The blog of Maxime Kjaer

CS-451 Distributed Algorithms

Work in progress


  • Website
  • Course follows the book Introduction to Reliable (and Secure) Distributed Programming
  • Final exam is 60%
  • Projects in teams of 2-3 are 40%
    • The project is the implementation of a blockchain
    • Send team members to matej.pavlovic@epfl.ch
  • No midterm

Distributed algorithms are between the application and the channel.

We have a few commonly used abstractions:

  • Processes abstract computers
  • Channels abstract networks
  • Failure detectors abstract time

When defining a problem, there are two important properties that we care about:

  • Safety states that nothing bad should happen
  • Liveness states that something good should happen

Safety is trivially implemented by doing nothing, so we also need liveness to make sure that the correct things actually happen.

Two nodes can communicate through a link by passing messages. However, this message passing can be faulty: it can drop messages or repeat them. How can we ensure correct and reliable message passing under such conditions?

A link has two basic types of events:

  • Send
  • Deliver

A fair loss link is a link that may lose or repeat some packets. This is the weakest type of link we can assume. In practice, it corresponds to UDP.

Deliver can be thought of as a reception event on the receiver end. The terminology used here (“deliver”) implies that the link delivers to the client, but this can equally be thought of as the client receiving from the link.

For a link to be considered a fair-loss link, we must respect the following three properties:

  • Fair loss: if the sender sends infinitely many times, the receiver must deliver infinitely many times. This does not guarantee that all messages get through, but at least ensures that some messages get through.
  • No creation: every delivery must be the result of a send; no message must be created out of the blue.
  • Finite duplication: a message can only be repeated by the link a finite number of times.

A stubborn link is one that stubbornly delivers messages; that is, it ensures that the message is received, with no regard to performance.

A stubborn link can be implemented with a FLL as follows:

upon send(m):
	while true:

upon FLL.deliver(m):
	trigger deliver(m)

The above uses generic pseudocode, but the syntax we’ll use in this course is as follows:

Implements: SubbornLinks (sp2p)
Uses: FairLossLinks (flp2p)

upon event <sp2pSend, dest, m> do
	while (true) do
		trigger <flp2p, dest, m>;

upon event <flp2pDeliver, src, m> do
	trigger <sp2pDeliver, src, m>;

Note that this piece of code is meant to sit between two abstraction levels; it is between the channel and the application. As such, it receives sends from the application and forwards them to the link, and receives delivers from the link and forwards them to the application.

It must respect the interface of the underlying FLL, and as such, only specifies send and receive hooks.
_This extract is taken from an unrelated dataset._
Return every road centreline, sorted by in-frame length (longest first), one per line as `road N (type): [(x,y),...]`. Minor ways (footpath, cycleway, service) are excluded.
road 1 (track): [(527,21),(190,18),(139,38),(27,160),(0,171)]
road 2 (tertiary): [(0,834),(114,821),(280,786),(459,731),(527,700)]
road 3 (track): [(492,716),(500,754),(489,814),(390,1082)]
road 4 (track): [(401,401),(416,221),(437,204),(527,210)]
Here again, we respect the send/deliver interface. The properties are:

  • Validity or reliable delivery: if both peers are correct, then every message sent is eventually delivered
  • No duplication
  • No creation

This is the type of link that we usually use: TCP is a perfect link, although it also has more guarantees (notably on message ordering, which this definition of a perfect link does not have). TCP keeps retransmitting a message stubbornly, until it gets an acknowledgement, which means that it can stop transmitting. Acknowledgements aren’t actually needed in theory, it would still work without them, but we would also completely flood the network, so acknowledgements are a practical consideration for performance; just note that the theorists don’t care about them.
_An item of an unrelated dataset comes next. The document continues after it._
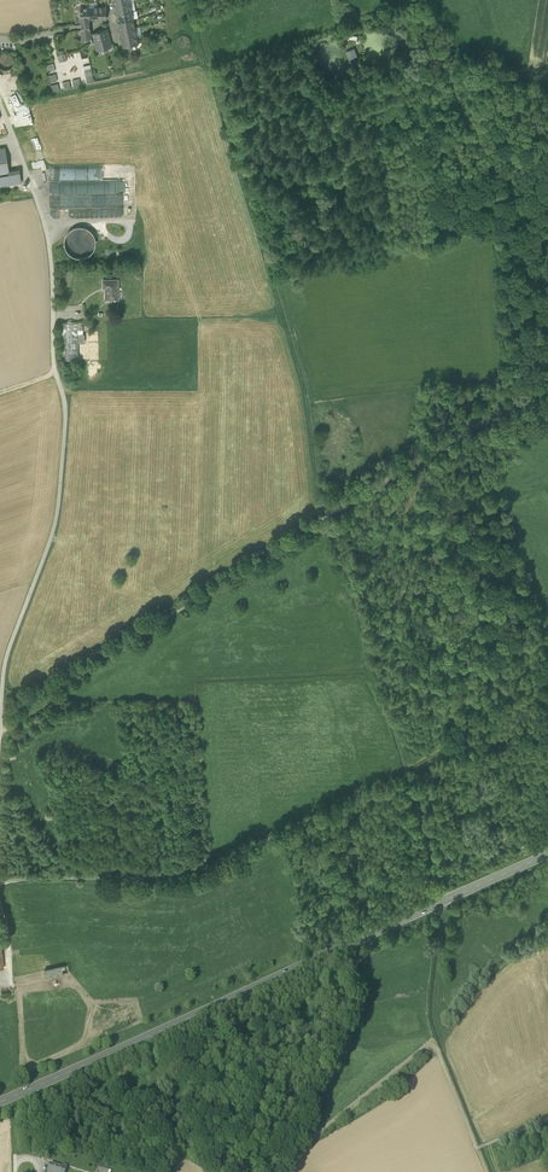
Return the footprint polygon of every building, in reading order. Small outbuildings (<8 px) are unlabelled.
[(123,48),(137,45),(138,45),(136,36),(135,28),(133,19),(131,11),(129,0),(114,0),(123,48)] [(80,7),(80,19),(89,19),(106,19),(106,17),(106,7),(98,7),(89,7),(80,7)] [(90,36),(90,29),(81,29),(82,40),(90,38),(90,36)] [(92,33),(97,51),(112,47),(107,29),(92,33)] [(354,49),(346,52),(349,60),(357,57),(354,49)] [(13,59),(11,55),(7,53),(2,54),(0,55),(0,69),(4,70),(8,70),(12,67),(14,63),(13,59)] [(58,56),(59,62),(66,61),(65,54),(64,54),(58,56)] [(46,65),(48,72),(55,71),(53,63),(46,65)] [(83,66),(85,73),(92,72),(90,65),(83,66)] [(49,75),(50,82),(57,81),(56,74),(49,75)] [(85,76),(87,83),(94,82),(92,75),(85,76)] [(72,80),(74,87),(81,86),(79,79),(72,80)] [(62,83),(64,90),(71,88),(69,81),(62,83)] [(21,114),(12,84),(6,86),(7,90),(6,90),(14,117),(21,114)] [(51,85),(53,92),(59,91),(58,84),(51,85)] [(17,118),(20,126),(25,124),(22,116),(17,118)] [(11,184),(9,171),(5,148),(0,149),(0,186),(11,184)] [(19,169),(9,171),(11,184),(22,182),(19,169)] [(54,220),(108,217),(108,208),(56,211),(57,213),(54,213),(54,220)] [(65,249),(69,254),(74,257),(81,258),(87,256),(92,253),(95,247),(96,241),(94,235),(90,230),(85,227),(79,226),(73,228),(68,231),(65,237),(64,243),(65,249)] [(114,299),(114,300),(115,300),(115,297),(115,295),(118,295),(118,280),(103,280),(104,288),(107,288),(107,291),(105,291),(105,299),(114,299)] [(84,323),(89,329),(94,325),(89,319),(84,323)] [(60,323),(61,360),(78,359),(78,343),(78,339),(78,334),(77,330),(83,330),(83,322),(60,323)] [(68,964),(43,969),(45,977),(69,972),(68,964)] [(67,1166),(62,1165),(62,1167),(51,1163),(48,1171),(65,1171),(67,1166)]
Implements: PerfectLinks (pp2p)
Uses: StubbornLinks (sp2p)

upon event <Init> do delivered := Ø;

upon event <pp2pSend, dest, m> do
	trigger <sp2pSend, dest, m>;

upon event <sp2pDeliver, src, m> do
	if m not in delivered then
		trigger <pp2pDeliver, src, m>;
		add m to delivered;

Impossibility of consensus

Suppose we’d like to compute prime numbers on a distributed system. Let P be the producer of prime numbers. Whenever it finds one, it notifies two servers, S1 and S2 about it. A client C may request the full list of known prime numbers from either server.

As in any distributed system, we want the servers to behave as a single (abstract) machine.

Solvable atomicity problem

P finds 1013 as a new prime number, and sends it to S1, which receives it immediately, and S2, which receives it after a long delay. In the meantime, before both servers have received the update, we have an atomicity problem: one server has a different list from the other. In this time window, C will get different results from S1 (which has numbers up to 1013) and S2 (which only has numbers up to 1009, which is the previous prime).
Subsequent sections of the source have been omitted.